In the company I work with we do authentication and authorization via Bearer Token in an asp.net webapi app, however I keep some information about user permissions with Claims ... and this makes the Token look huge.
I found a way to generate the token myself, to mount a hash itself by extending this AuthenticationTokenProvider class.
public class AccessTokenProvider: AuthenticationTokenProvider
{
public override void Create(AuthenticationTokenCreateContext context)
{
var token = Guid.NewGuid();
context.SetToken(token.ToString());
}
}
But at the time of the request this token generated by min does not work, the impression I have is that it does not identify the user by this token ...
Are there any other methods that I need to override?
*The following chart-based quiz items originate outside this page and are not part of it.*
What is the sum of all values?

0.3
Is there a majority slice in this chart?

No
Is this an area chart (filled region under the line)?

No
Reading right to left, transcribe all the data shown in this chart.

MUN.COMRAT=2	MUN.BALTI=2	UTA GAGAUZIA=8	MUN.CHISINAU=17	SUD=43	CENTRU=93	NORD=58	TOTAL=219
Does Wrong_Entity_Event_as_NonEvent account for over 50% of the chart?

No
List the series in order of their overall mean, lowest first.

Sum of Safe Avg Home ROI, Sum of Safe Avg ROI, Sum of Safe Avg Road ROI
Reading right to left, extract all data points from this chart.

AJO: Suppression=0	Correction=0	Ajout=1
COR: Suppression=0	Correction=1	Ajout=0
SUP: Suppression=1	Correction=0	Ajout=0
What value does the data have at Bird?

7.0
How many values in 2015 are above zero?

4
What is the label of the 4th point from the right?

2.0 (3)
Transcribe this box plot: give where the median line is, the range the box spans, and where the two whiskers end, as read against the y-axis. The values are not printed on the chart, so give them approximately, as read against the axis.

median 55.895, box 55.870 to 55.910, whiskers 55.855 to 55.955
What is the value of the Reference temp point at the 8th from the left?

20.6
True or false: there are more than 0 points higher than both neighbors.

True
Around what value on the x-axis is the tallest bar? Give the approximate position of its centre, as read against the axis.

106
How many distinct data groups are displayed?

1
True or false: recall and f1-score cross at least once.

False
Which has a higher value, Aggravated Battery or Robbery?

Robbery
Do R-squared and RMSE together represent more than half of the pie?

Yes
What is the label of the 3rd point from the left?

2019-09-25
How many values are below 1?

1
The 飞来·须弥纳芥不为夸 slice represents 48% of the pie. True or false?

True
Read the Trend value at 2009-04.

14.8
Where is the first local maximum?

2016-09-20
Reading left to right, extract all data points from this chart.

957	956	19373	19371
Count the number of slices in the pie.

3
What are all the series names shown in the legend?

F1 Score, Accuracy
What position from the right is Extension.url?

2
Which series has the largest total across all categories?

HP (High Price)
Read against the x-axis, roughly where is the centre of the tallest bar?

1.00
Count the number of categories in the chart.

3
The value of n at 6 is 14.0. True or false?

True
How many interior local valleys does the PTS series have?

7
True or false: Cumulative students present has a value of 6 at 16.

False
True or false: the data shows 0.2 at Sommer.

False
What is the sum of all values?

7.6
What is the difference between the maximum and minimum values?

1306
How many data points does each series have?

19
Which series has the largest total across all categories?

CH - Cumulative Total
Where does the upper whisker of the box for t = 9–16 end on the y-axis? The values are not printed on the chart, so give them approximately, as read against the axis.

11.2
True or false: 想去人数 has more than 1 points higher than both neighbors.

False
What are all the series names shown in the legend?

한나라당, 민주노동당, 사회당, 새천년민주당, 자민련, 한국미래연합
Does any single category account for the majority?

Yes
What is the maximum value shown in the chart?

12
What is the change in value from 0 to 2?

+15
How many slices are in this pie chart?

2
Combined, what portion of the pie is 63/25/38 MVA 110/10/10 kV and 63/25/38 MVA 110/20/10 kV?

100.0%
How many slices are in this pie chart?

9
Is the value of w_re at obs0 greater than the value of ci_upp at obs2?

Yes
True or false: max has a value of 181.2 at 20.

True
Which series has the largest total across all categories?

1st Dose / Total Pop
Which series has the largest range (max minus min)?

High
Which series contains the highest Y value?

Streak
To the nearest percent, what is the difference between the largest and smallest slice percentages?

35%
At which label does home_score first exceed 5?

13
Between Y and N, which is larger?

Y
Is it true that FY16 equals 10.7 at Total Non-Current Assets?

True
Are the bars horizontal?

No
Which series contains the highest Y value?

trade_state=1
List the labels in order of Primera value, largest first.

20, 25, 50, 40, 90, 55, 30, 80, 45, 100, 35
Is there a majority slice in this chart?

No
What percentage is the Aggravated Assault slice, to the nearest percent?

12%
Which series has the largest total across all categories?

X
Anyway, my goal is just to make my token smaller, if there is any other way to do that, it helps.
Hugs!
After some research I've implemented this way:
public class AccessTokenProvider: AuthenticationTokenProvider
{
private readonly ConcurrentDictionary<string, AuthenticationTicket> _authenticationCodes =
new ConcurrentDictionary<string, AuthenticationTicket>(StringComparer.Ordinal);
public override Task CreateAsync(AuthenticationTokenCreateContext context)
{
return Task.Run(() =>
{
var token = Guid.NewGuid().ToString();
context.SetToken(token);
_authenticationCodes.TryAdd(token, context.Ticket);
});
}
public override Task ReceiveAsync(AuthenticationTokenReceiveContext context)
{
return Task.Run(() =>
{
AuthenticationTicket ticket;
if (_authenticationCodes.TryGetValue(context.Token, out ticket))
{
if (ticket.Properties.ExpiresUtc != null && ticket.Properties.ExpiresUtc.Value < DateTime.UtcNow)
{
_authenticationCodes.TryRemove(context.Token, out ticket);
}
context.SetTicket(ticket);
}
});
}
}
The ReceiveAsync method is never called.